# What the exercise asks
Which lines of the entries contain the string "редакции"? Copy each of them.

Rendered page images
Start of Block

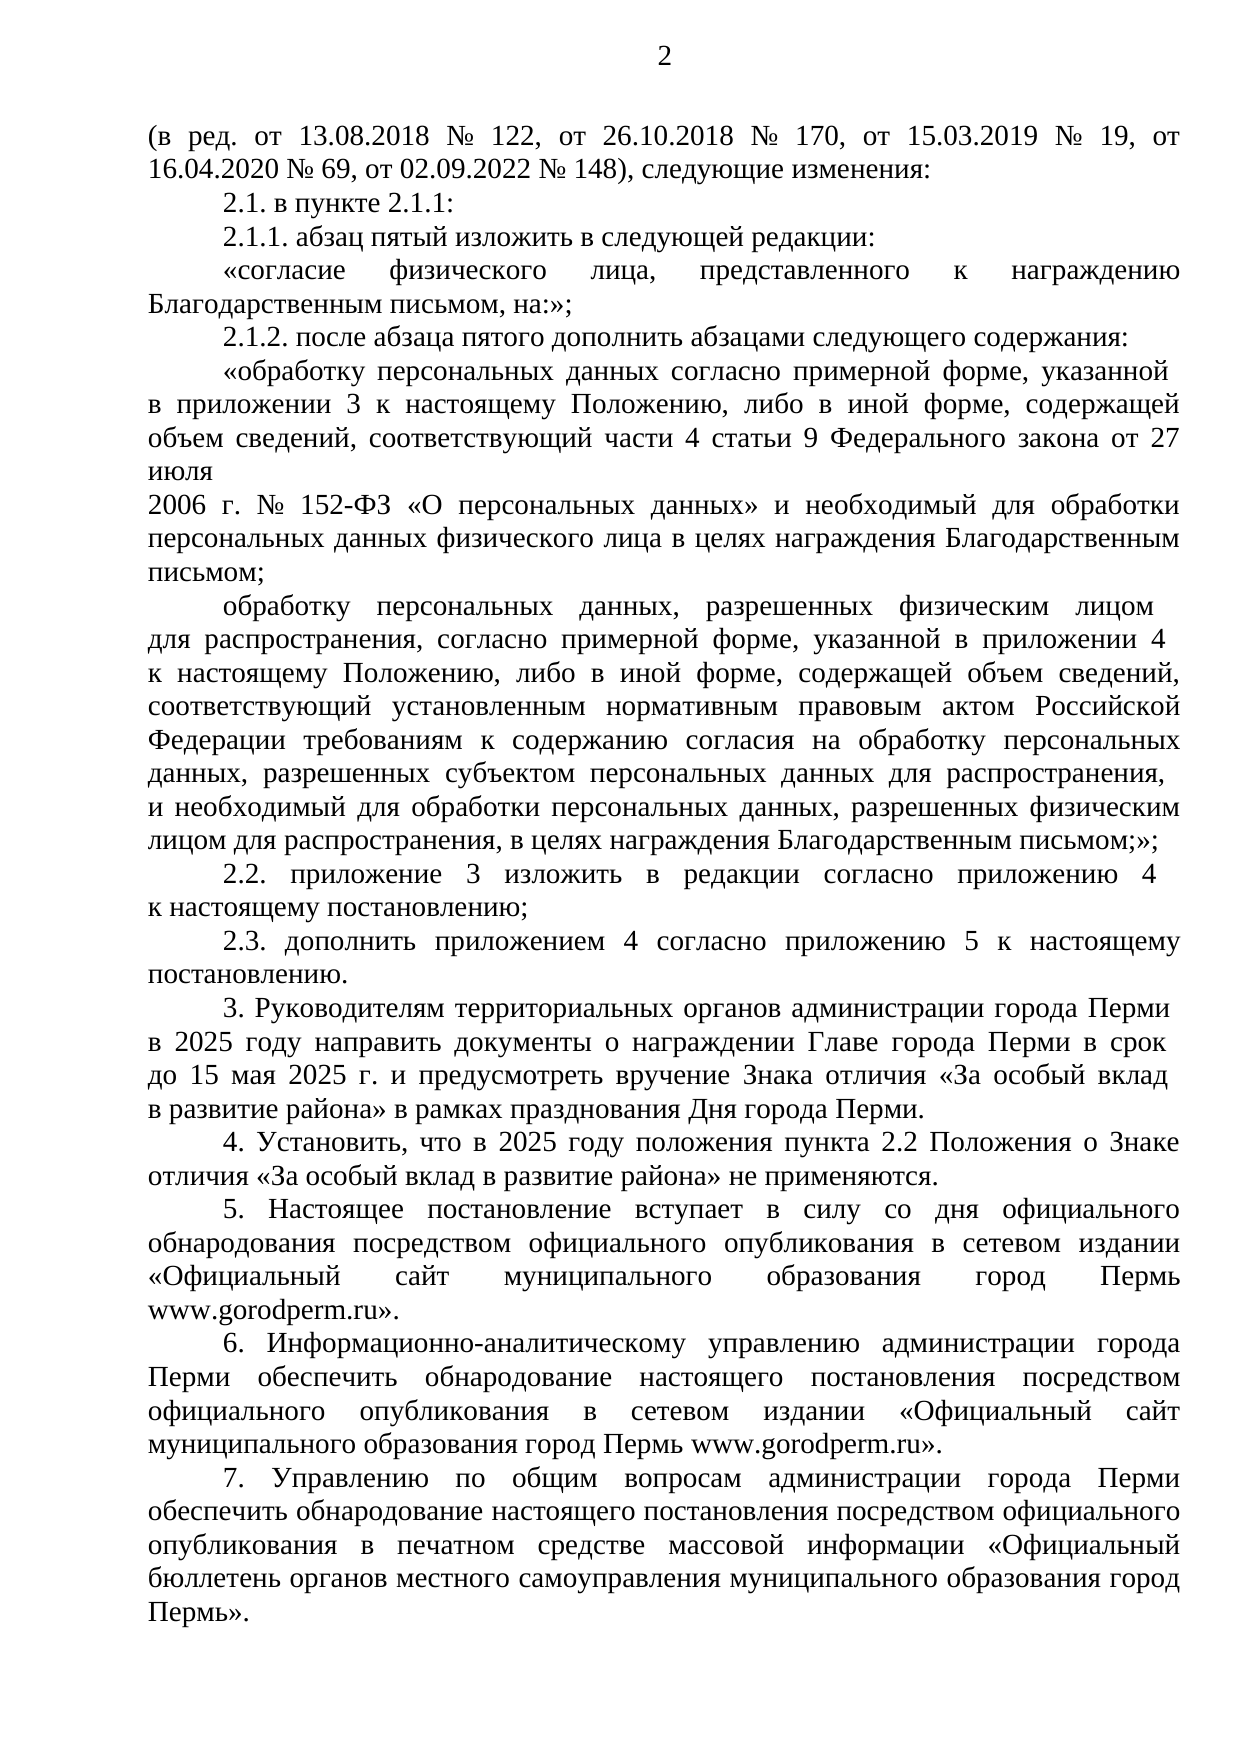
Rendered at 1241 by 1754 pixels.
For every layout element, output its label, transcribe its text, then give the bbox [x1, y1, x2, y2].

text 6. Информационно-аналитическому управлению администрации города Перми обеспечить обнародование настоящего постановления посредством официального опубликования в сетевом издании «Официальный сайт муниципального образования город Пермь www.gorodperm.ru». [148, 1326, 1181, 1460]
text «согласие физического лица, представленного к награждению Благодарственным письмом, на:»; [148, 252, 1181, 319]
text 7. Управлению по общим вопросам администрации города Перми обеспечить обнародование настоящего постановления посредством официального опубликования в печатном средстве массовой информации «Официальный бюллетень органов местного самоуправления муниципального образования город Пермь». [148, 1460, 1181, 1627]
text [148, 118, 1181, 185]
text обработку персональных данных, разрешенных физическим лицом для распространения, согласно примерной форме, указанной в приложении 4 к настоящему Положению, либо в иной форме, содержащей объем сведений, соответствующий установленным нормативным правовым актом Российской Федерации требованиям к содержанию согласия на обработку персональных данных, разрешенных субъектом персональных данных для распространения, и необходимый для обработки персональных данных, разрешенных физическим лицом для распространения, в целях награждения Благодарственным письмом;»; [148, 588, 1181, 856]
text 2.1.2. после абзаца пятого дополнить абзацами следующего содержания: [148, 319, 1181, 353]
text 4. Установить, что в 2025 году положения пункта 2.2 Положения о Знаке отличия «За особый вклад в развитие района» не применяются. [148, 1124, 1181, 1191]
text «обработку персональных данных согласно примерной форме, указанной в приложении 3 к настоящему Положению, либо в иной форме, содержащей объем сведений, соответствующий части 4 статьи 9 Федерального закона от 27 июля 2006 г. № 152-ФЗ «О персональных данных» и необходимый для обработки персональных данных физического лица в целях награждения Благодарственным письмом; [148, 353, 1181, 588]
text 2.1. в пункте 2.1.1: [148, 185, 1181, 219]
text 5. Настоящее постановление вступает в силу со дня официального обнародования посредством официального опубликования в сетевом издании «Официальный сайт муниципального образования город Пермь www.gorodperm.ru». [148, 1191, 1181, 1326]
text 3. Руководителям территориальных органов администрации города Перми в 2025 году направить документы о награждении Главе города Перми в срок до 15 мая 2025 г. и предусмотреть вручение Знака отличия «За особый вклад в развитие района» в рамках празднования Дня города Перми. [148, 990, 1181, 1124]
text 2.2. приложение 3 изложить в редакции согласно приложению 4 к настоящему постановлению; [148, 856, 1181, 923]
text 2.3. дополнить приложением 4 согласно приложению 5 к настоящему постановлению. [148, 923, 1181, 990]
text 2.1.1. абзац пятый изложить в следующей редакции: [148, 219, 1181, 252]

End of Block
Start of Block

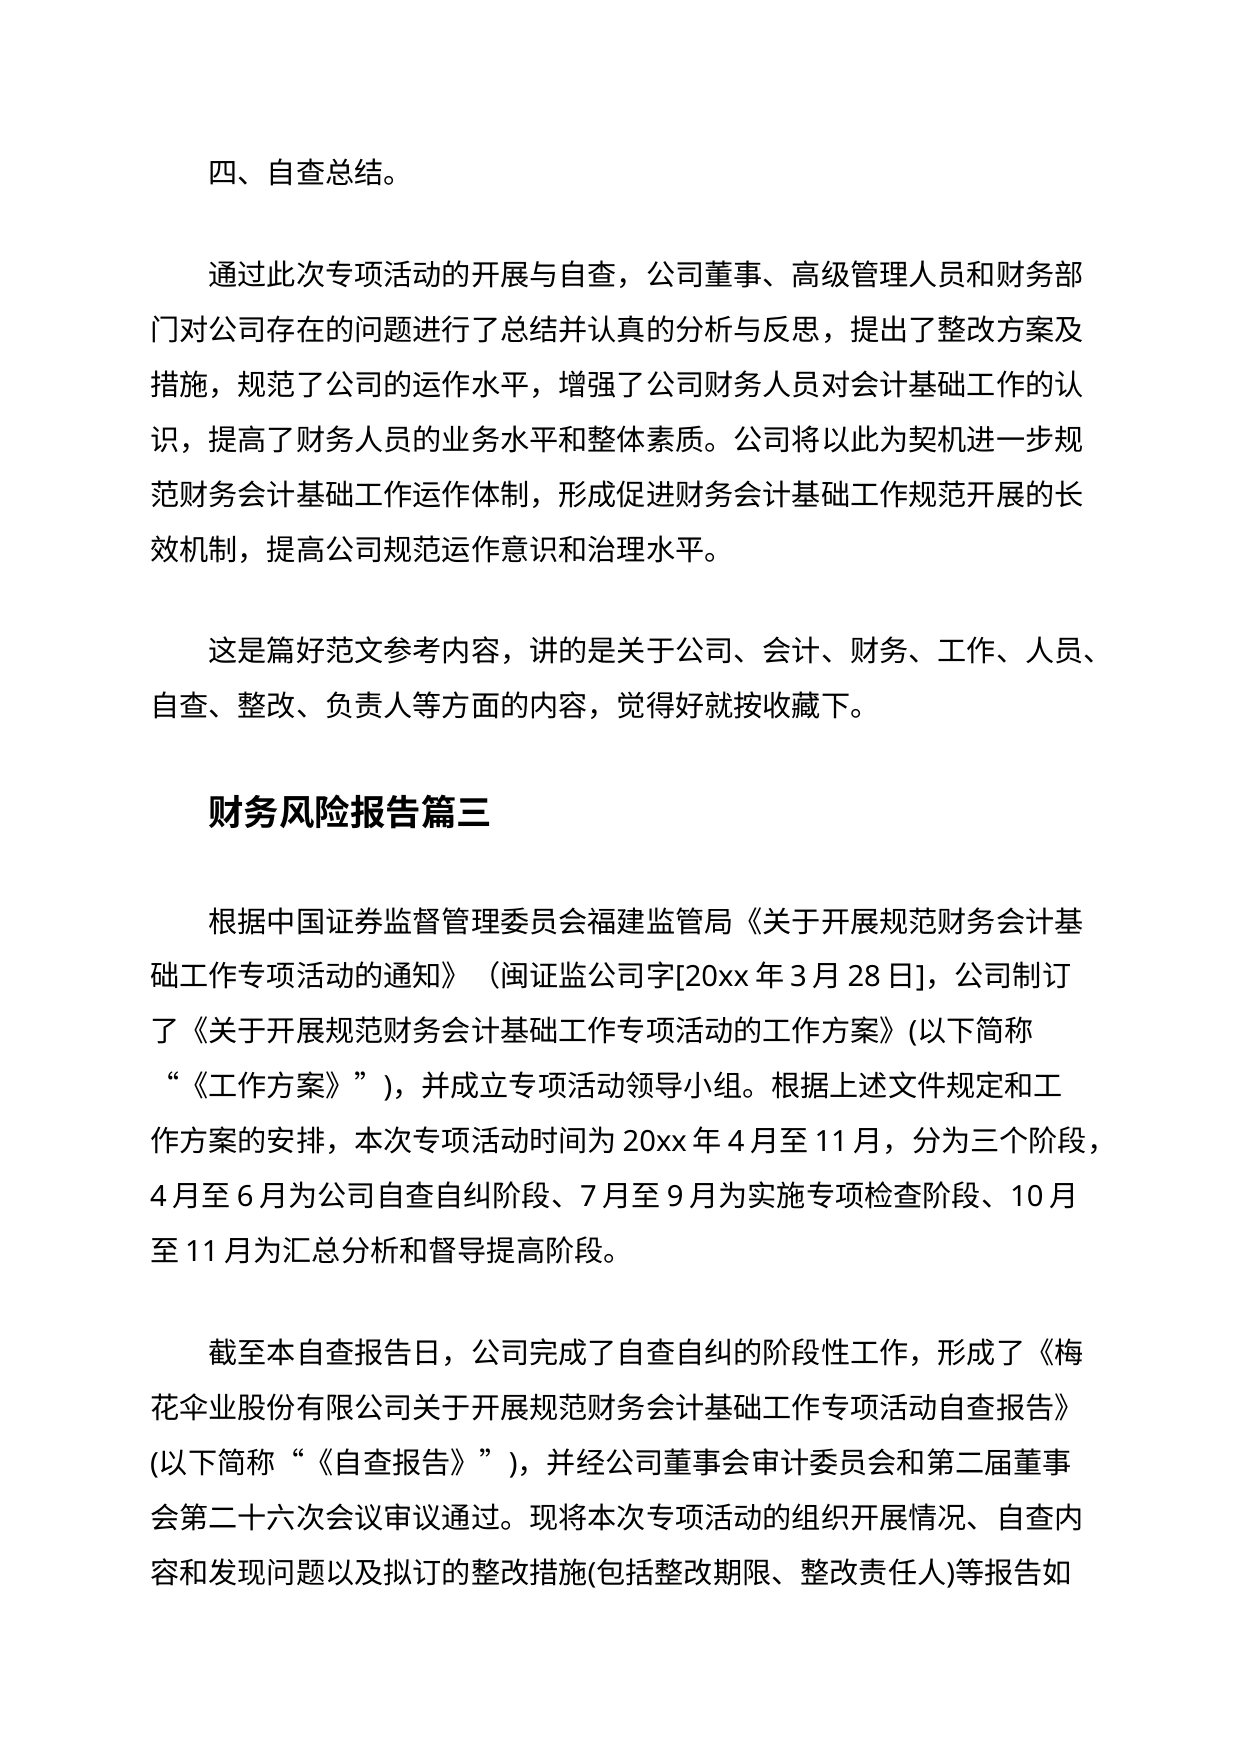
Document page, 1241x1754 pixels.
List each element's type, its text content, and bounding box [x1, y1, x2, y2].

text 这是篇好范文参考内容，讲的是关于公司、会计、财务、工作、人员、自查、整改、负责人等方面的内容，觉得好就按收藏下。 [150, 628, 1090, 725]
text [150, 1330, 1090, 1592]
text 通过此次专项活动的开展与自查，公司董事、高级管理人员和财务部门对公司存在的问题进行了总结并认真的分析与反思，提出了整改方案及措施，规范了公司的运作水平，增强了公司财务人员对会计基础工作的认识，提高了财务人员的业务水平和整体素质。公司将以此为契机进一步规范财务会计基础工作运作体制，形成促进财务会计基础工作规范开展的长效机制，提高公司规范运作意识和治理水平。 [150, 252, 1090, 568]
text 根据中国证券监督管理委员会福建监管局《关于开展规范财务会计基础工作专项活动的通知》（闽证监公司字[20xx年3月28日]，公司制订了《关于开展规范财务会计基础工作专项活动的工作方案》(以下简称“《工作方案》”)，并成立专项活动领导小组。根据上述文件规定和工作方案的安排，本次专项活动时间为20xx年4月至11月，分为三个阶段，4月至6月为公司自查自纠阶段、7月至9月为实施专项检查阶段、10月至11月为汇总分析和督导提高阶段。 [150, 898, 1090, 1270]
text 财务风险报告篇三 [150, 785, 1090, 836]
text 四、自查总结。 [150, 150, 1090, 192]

End of Block
Start of Block

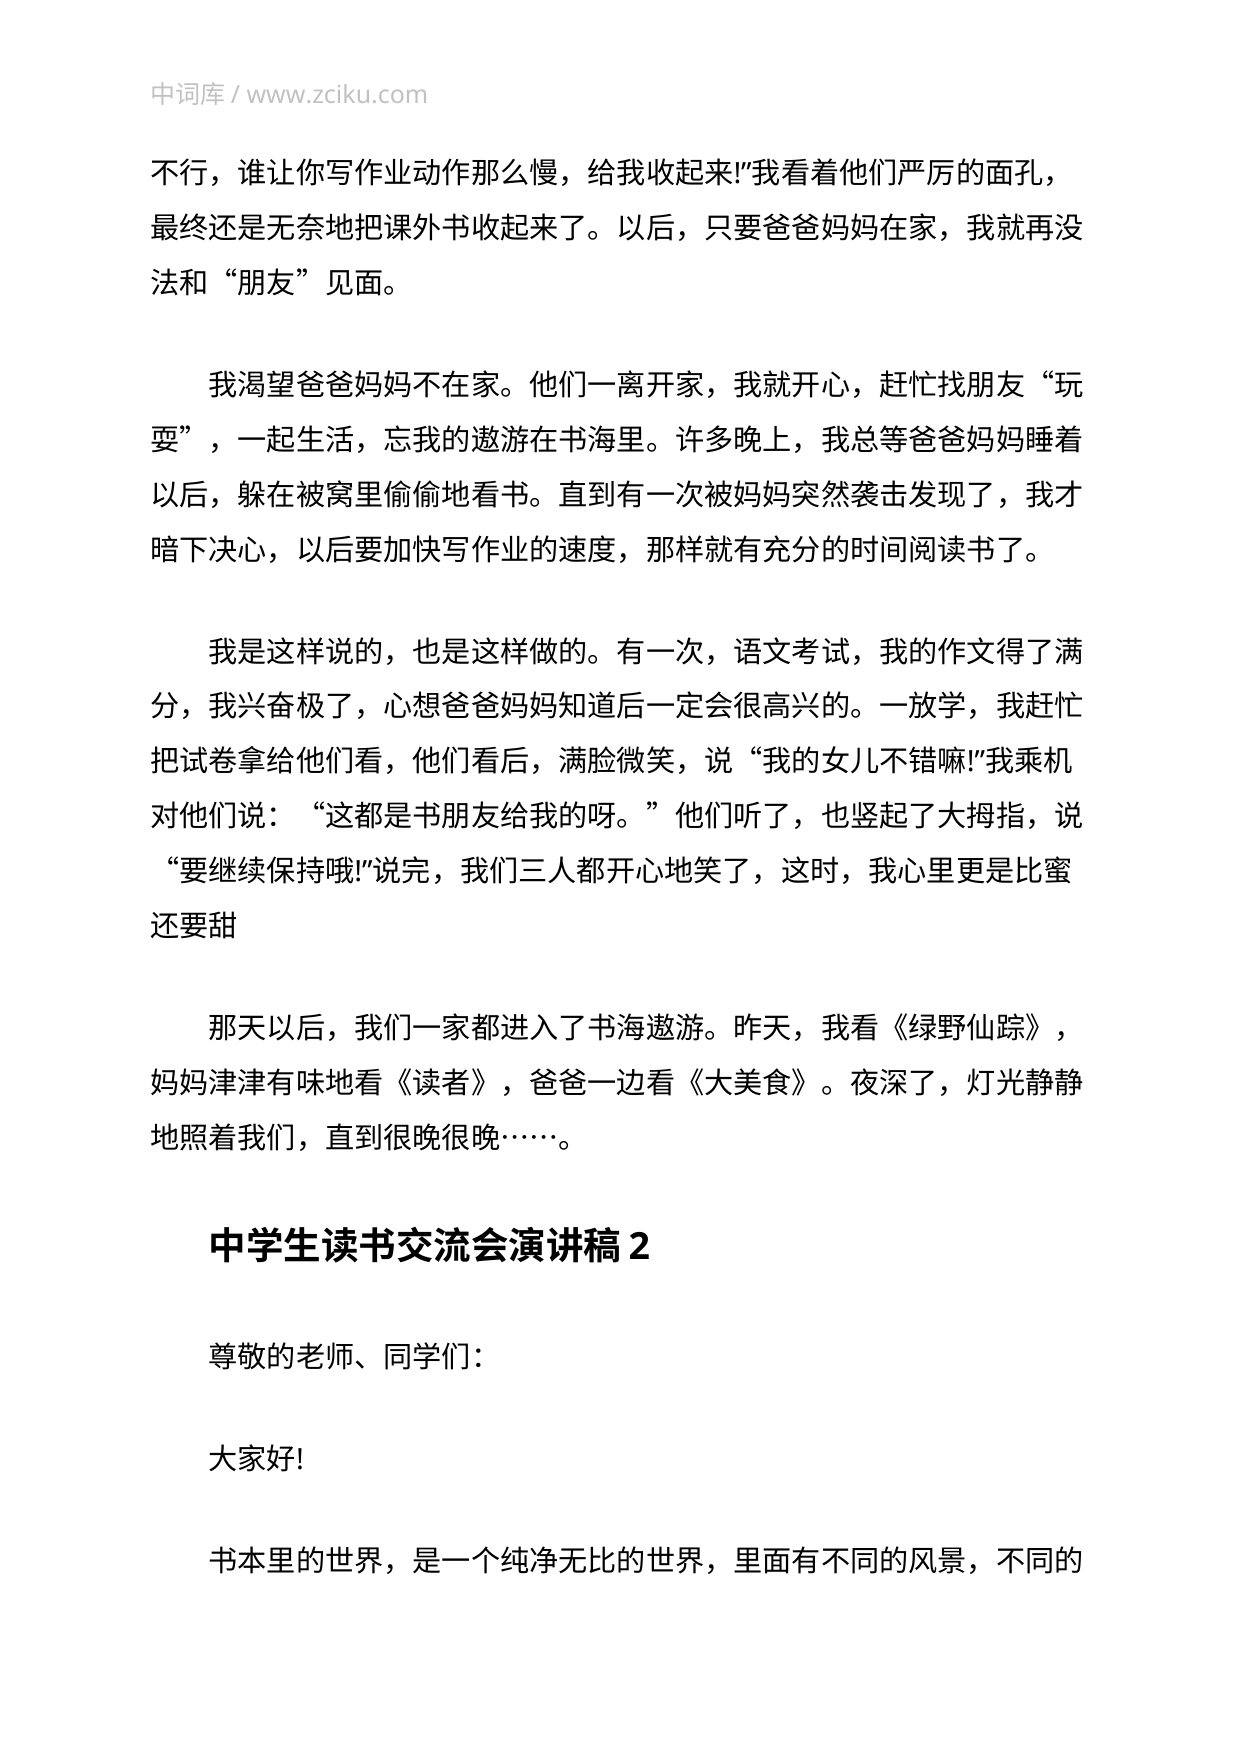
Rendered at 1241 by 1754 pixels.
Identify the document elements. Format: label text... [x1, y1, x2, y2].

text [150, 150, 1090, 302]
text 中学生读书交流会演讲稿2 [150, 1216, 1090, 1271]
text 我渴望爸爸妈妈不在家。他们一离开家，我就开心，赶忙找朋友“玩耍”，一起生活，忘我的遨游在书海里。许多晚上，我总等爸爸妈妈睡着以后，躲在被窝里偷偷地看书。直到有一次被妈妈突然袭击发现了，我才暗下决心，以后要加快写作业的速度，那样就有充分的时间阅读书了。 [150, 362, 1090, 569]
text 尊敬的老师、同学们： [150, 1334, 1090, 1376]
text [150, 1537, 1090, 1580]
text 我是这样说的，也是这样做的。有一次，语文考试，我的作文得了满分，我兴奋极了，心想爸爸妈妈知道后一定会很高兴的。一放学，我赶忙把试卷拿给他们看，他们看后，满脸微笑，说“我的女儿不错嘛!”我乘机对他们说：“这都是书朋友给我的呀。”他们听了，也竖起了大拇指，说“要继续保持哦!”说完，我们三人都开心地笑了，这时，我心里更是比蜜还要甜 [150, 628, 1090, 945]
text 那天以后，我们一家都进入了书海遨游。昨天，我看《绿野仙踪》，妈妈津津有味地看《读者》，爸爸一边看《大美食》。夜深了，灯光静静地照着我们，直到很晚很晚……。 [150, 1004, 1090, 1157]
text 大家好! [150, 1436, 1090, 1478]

End of Block

# Task output
text 2.2. приложение 3 изложить в редакции согласно приложению 4 к настоящему постановлению; [148, 856, 1181, 923]
text 2.1.1. абзац пятый изложить в следующей редакции: [148, 219, 1181, 252]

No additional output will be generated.